Excerpt START

# New to film here!



## JbleezyJ (Sep 3, 2010)

but not to digital. Anyways I'm taking a black and white class this semester at college and I just bought a Nikon N80 SLR.

I'm curious on what kind of film/brand I should buy for this? Not sure if this is the place to ask. Also I love macro photography and would love to maybe do some film black and whites but I went through my old macro work and just slapped a black and white preset over it to see what it may turn out to be like and usually all my macro shots would be too dark in black and white but not in color. I mean digitally I could adjust that and make it brighter and such. If I take these macro shots in film and process them in the darkroom would I have the same problem of too dark a photo?


----------



## Josh66 (Sep 3, 2010)

I've always liked Fuji Neopan SS 100, Freestyle has it for $3 a roll.

That wouldn't be my first choice for macro though (too grainy) - I love it for portraits though.

For macro, you'll probably want something with finer grain...  I don't really know what to suggest for that...    (Maybe Fuji Acros 100...?)

With good metering, you shouldn't have any darkness problems...  Also, you should be able to 'fix it' in the darkroom if there are any problems...


----------



## ann (Sep 3, 2010)

you might check with your insturtor to see if they have some recommendations for what you will be using in class

you will have issues in the darkroom if the negatives are underexposed similar as with digital but also different


----------



## Christie Photo (Sep 3, 2010)

O|||||||O said:


> With good metering, you shouldn't have any darkness problems...



Yeah...  that's what I'm thinking.  It's got me wondering...  we are talking through-the-lens metering, aren't we?

-Pete


----------



## Josh66 (Sep 3, 2010)

Christie Photo said:


> O|||||||O said:
> 
> 
> > With good metering, you shouldn't have any darkness problems...
> ...


I am, lol.  Can't speak for the OP...


----------



## Christie Photo (Sep 3, 2010)

O|||||||O said:


> I am, lol.  Can't speak for the OP...



Well...  like I say, it got me wondering since I've not done any macro work with a SLR.  Is it possible to experience "bellows factor" with a macro focusing lens?


----------



## Josh66 (Sep 3, 2010)

Christie Photo said:


> O|||||||O said:
> 
> 
> > I am, lol.  Can't speak for the OP...

Excerpt END

Task -
Please copy the stretch of the film forum thread that opens with the words containing "I've always liked" and closes with "are any problems...", renaming "macro" to "close-up" everywhere it appears.

Data listing START

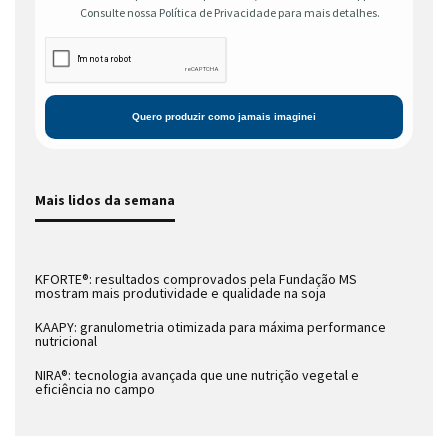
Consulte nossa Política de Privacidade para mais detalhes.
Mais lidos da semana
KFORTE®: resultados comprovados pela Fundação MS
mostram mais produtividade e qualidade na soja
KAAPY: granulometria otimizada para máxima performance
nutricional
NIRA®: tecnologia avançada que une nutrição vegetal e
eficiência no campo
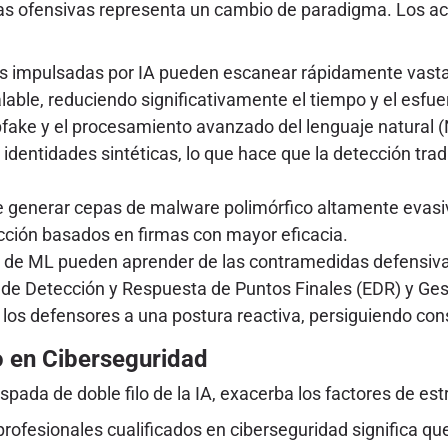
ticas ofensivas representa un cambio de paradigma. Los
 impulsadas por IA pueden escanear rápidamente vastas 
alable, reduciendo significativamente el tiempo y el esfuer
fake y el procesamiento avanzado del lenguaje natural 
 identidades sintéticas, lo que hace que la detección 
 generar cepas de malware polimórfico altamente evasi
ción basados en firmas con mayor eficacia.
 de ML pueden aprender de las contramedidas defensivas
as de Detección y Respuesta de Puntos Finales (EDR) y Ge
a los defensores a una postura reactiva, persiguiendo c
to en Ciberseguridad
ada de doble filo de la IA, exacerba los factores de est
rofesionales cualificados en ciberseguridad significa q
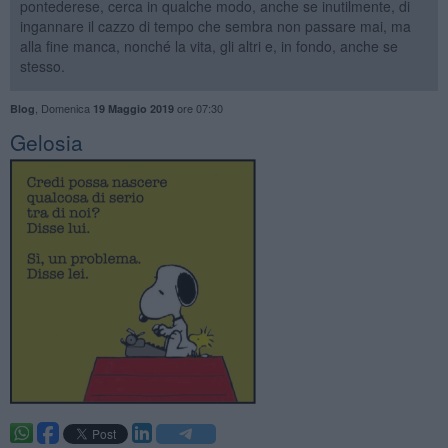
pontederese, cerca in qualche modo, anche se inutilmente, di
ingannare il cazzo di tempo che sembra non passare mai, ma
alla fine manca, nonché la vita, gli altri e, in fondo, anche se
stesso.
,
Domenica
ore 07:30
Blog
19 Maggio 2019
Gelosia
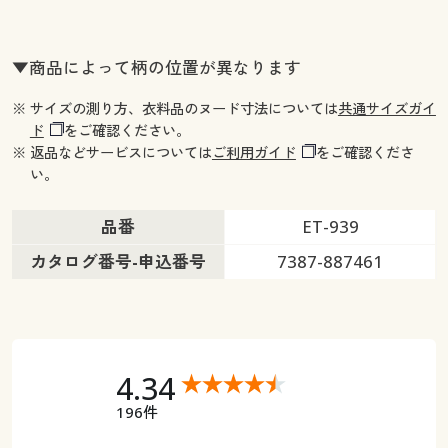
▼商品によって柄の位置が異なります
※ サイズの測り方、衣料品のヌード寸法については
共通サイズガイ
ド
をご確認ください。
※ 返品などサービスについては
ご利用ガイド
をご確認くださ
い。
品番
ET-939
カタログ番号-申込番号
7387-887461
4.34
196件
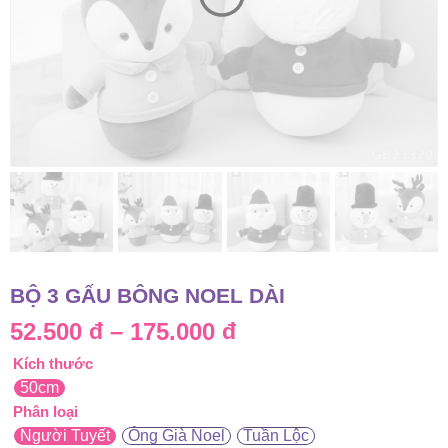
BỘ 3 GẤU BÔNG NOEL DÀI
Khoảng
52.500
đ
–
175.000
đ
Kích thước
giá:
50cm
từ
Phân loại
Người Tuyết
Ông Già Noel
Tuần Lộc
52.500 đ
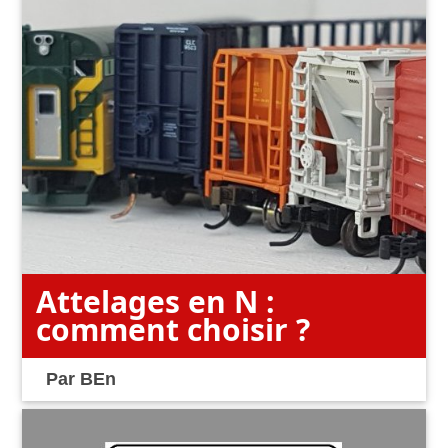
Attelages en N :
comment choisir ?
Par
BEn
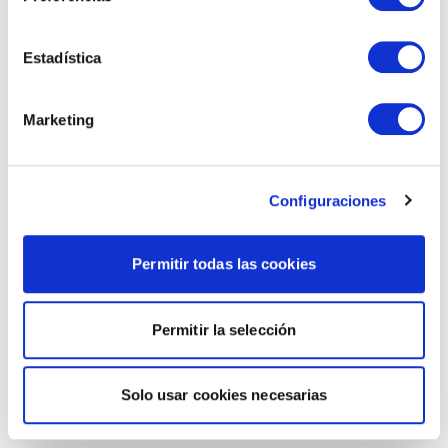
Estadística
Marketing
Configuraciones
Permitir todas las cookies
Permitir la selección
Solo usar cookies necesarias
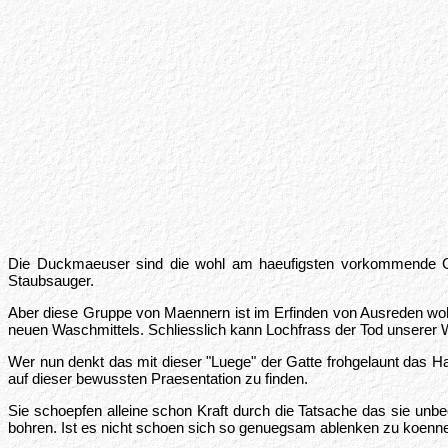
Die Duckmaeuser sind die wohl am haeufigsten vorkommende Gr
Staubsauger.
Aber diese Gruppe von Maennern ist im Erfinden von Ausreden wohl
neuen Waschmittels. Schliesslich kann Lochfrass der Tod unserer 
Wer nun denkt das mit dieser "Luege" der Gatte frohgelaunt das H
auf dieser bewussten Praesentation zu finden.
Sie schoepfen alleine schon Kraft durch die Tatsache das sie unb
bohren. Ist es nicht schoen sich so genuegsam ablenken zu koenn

Data listing END

Output of the exercise -
I've always liked Fuji Neopan SS 100, Freestyle has it for $3 a roll.

That wouldn't be my first choice for close-up though (too grainy) - I love it for portraits though.

For close-up, you'll probably want something with finer grain...  I don't really know what to suggest for that...    (Maybe Fuji Acros 100...?)

With good metering, you shouldn't have any darkness problems...  Also, you should be able to 'fix it' in the darkroom if there are any problems...